Work request -
Among the lines of the records, please find those that contain the word "jsxref" and copy them.

Available data -
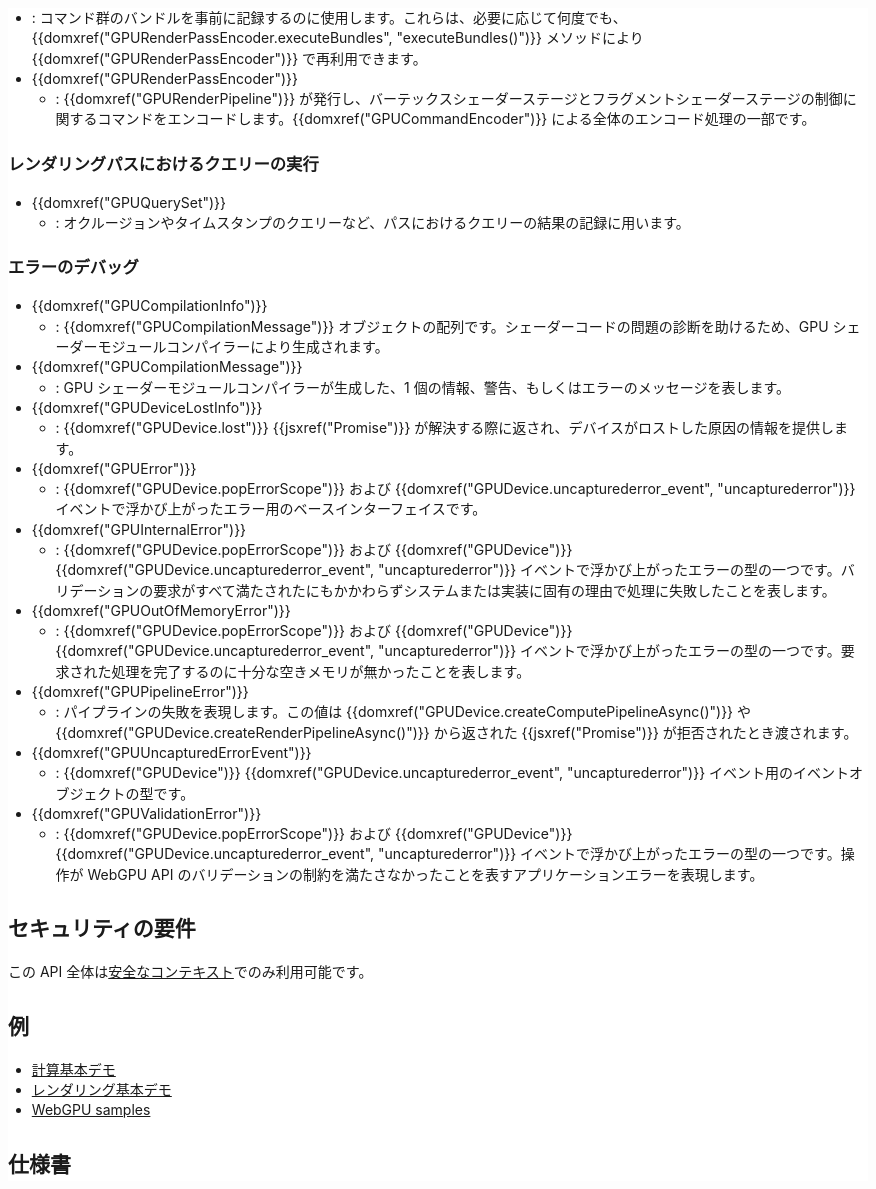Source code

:   - : コマンド群のバンドルを事前に記録するのに使用します。これらは、必要に応じて何度でも、{{domxref("GPURenderPassEncoder.executeBundles", "executeBundles()")}} メソッドにより {{domxref("GPURenderPassEncoder")}} で再利用できます。
- {{domxref("GPURenderPassEncoder")}}
  - : {{domxref("GPURenderPipeline")}} が発行し、バーテックスシェーダーステージとフラグメントシェーダーステージの制御に関するコマンドをエンコードします。{{domxref("GPUCommandEncoder")}} による全体のエンコード処理の一部です。

### レンダリングパスにおけるクエリーの実行

- {{domxref("GPUQuerySet")}}
  - : オクルージョンやタイムスタンプのクエリーなど、パスにおけるクエリーの結果の記録に用います。

### エラーのデバッグ

- {{domxref("GPUCompilationInfo")}}
  - : {{domxref("GPUCompilationMessage")}} オブジェクトの配列です。シェーダーコードの問題の診断を助けるため、GPU シェーダーモジュールコンパイラーにより生成されます。
- {{domxref("GPUCompilationMessage")}}
  - : GPU シェーダーモジュールコンパイラーが生成した、1 個の情報、警告、もしくはエラーのメッセージを表します。
- {{domxref("GPUDeviceLostInfo")}}
  - : {{domxref("GPUDevice.lost")}} {{jsxref("Promise")}} が解決する際に返され、デバイスがロストした原因の情報を提供します。
- {{domxref("GPUError")}}
  - : {{domxref("GPUDevice.popErrorScope")}} および {{domxref("GPUDevice.uncapturederror_event", "uncapturederror")}} イベントで浮かび上がったエラー用のベースインターフェイスです。
- {{domxref("GPUInternalError")}}
  - : {{domxref("GPUDevice.popErrorScope")}} および {{domxref("GPUDevice")}} {{domxref("GPUDevice.uncapturederror_event", "uncapturederror")}} イベントで浮かび上がったエラーの型の一つです。バリデーションの要求がすべて満たされたにもかかわらずシステムまたは実装に固有の理由で処理に失敗したことを表します。
- {{domxref("GPUOutOfMemoryError")}}
  - : {{domxref("GPUDevice.popErrorScope")}} および {{domxref("GPUDevice")}} {{domxref("GPUDevice.uncapturederror_event", "uncapturederror")}} イベントで浮かび上がったエラーの型の一つです。要求された処理を完了するのに十分な空きメモリが無かったことを表します。
- {{domxref("GPUPipelineError")}}
  - : パイプラインの失敗を表現します。この値は {{domxref("GPUDevice.createComputePipelineAsync()")}} や {{domxref("GPUDevice.createRenderPipelineAsync()")}} から返された {{jsxref("Promise")}} が拒否されたとき渡されます。
- {{domxref("GPUUncapturedErrorEvent")}}
  - : {{domxref("GPUDevice")}} {{domxref("GPUDevice.uncapturederror_event", "uncapturederror")}} イベント用のイベントオブジェクトの型です。
- {{domxref("GPUValidationError")}}
  - : {{domxref("GPUDevice.popErrorScope")}} および {{domxref("GPUDevice")}} {{domxref("GPUDevice.uncapturederror_event", "uncapturederror")}} イベントで浮かび上がったエラーの型の一つです。操作が WebGPU API のバリデーションの制約を満たさなかったことを表すアプリケーションエラーを表現します。

## セキュリティの要件

この API 全体は[安全なコンテキスト](/ja/docs/Web/Security/Secure_Contexts)でのみ利用可能です。

## 例

- [計算基本デモ](https://mdn.github.io/dom-examples/webgpu-compute-demo/)
- [レンダリング基本デモ](https://mdn.github.io/dom-examples/webgpu-render-demo/)
- [WebGPU samples](https://webgpu.github.io/webgpu-samples/)

## 仕様書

Reply to the exercise -
  - : {{domxref("GPUDevice.lost")}} {{jsxref("Promise")}} が解決する際に返され、デバイスがロストした原因の情報を提供します。
  - : パイプラインの失敗を表現します。この値は {{domxref("GPUDevice.createComputePipelineAsync()")}} や {{domxref("GPUDevice.createRenderPipelineAsync()")}} から返された {{jsxref("Promise")}} が拒否されたとき渡されます。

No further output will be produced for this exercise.